Wegens het overlijden van zijn vader in 1817 zag hij zich als oudste zoon genoodzaakt om naast zijn studies overdag les te geven om in het levensonderhoud van zijn moeder en veel jongere broer te voorzien. Op 3 december 1818 werd Lemaire bij ministerieel besluit benoemd tot leraar in de elementaire wiskunde aan het Koninklijk College te Gent, waar Adolphe Quetelet de hogere wiskunde onderwees. Toen deze laatste benoemd werd aan het Atheneum van Brussel, werd Lemaire gevraagd hem te vervangen. Op 7 augustus werd Lemaire benoemd als leraar wiskunde aan het Athenaeum te Doornik. Hij introduceert er met succes de studie van de stereografische projecties. Tijdens deze periode werkte hij ook samen met Quetelet aan wie hij het statistisch materiaal leverde met betrekking op de demografische evolutie te Doornik.
Op 1 mei 1826 bood het bestuur van de Verenigd Koninkrijk der Nederlanden Lemaire een positie als buitengewoon hoogleraar aan de wetenschapsfaculteit van de Rijksuniversiteit te Gent aan.

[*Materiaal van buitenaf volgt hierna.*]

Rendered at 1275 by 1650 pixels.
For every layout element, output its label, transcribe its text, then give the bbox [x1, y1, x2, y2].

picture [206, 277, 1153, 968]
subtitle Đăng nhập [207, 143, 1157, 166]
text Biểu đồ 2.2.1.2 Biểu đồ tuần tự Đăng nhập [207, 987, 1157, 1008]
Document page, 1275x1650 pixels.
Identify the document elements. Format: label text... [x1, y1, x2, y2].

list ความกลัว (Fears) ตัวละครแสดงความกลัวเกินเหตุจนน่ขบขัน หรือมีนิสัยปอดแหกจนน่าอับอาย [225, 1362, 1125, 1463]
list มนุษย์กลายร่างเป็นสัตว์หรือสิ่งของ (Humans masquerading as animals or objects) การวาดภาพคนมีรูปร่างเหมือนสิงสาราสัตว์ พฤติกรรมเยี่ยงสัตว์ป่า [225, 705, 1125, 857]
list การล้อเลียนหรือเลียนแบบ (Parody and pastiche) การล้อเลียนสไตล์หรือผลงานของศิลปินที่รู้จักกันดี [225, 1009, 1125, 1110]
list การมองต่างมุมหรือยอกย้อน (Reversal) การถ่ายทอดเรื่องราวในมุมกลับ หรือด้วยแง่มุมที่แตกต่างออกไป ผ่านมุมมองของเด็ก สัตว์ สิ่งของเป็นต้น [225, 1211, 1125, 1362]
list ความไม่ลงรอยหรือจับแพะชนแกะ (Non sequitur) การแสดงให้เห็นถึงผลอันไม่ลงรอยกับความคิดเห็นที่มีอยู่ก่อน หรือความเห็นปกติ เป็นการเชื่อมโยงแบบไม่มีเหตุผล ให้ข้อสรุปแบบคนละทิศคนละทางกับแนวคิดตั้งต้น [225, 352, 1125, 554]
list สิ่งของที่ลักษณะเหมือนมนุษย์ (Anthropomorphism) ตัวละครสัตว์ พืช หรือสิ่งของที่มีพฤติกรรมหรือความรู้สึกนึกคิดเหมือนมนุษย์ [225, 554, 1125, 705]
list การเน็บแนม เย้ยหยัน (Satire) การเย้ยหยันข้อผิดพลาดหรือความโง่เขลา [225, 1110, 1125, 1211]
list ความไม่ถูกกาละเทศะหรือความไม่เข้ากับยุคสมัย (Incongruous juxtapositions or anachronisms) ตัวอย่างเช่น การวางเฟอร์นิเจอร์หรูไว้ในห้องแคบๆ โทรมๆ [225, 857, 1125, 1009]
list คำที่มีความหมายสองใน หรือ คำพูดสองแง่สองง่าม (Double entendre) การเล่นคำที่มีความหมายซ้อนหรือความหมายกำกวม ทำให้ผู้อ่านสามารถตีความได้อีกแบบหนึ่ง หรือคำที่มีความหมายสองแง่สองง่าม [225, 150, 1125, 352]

Hij was er een van de weinige niet-buitenlanders - een Gentenaar bovendien. De universiteiten van de Zuidelijke Nederlanden kampten immers met een gebrek aan geschikte kandidaat-hoogleraren in de eigen streek, waar de overheid veelal over de regionale grenzen heen naar talent op zoek moest. Toen bij de Belgische onafhankelijkheid de Gentse faculteit werd afgeschaft, werd Lemaire, in tegenstelling tot heel van zijn niet-Belgische collega's, door de voorlopige regering aangezocht om als buitengewoon hoogleraar aan te blijven. Hij stemde toe en werd verplaatst naar de Rijksuniversiteit van Luik om er wiskunde te doceren. Bij koninklijk besluit van 6 december 1835 werd hij er als gewoon hoogleraar benoemd voor de hogere analyse, de analytische mechanica en de waarschijnlijkheidsleer.
Op 3 september 1838 werd Lemaire voor het academiejaar 1838-39 benoemd tot rector van de Luikse universiteit en bij de oprichting van de Speciale Scholen voor de vorming van mijningenieurs werd hij belast met de functie van studie-inspecteur van de voorbereidende scholen. Naast deze functie was hij nog lid van de raad van beheer van de normaalschool en lid van verschillende commissies. Hij werd zodanig in beslag genomen door zijn didactische en administratieve opdrachten, dat hij op zuiver wetenschappelijk gebied niets meer presteerde.
In 1846 besloot hij, zowel om gezondheidsredenen (hij was namelijk bijzonder zwaarlijvig geworden) als om zijn grote voorliefde voor en kennis van de Italiaanse literatuur, om Italië te bezoeken. Deze reis bleek echter zwaar en volledig uitgeput keerde hij terug. In 1847 werd hij tot het emeritaat toegelaten. Hij overleed op 31 oktober 1852 te Geraardsbergen, waar hij naar toe was gegaan om er hydrotherapie te volgen.
Bibliografie
- Hendrik Deelstra, De School van Kunsten en Ambachten (1826-1835) aan de Gentse Universiteit, in: Uit het verleden van de R.U.G., nr. 5, Gent: Archief R.U.G., 1977, 67 blz.
- Ferdinand Loise, Lemaire (Jean-François)" in Biographie Nationale, vol. 11, Brussel, 1890-91, kol. 771-782.
- "Lemaire (Jean-François)", in: Alphonse Le Roy, L'Université de Liège depuis sa fondation, Luik, J.-G. Carmanne, 1869, kol. 391-397.
- A.C. De Cuyper, Notice sur Jean François Lemaire, Luik: J. Desoer, 1853, 16p.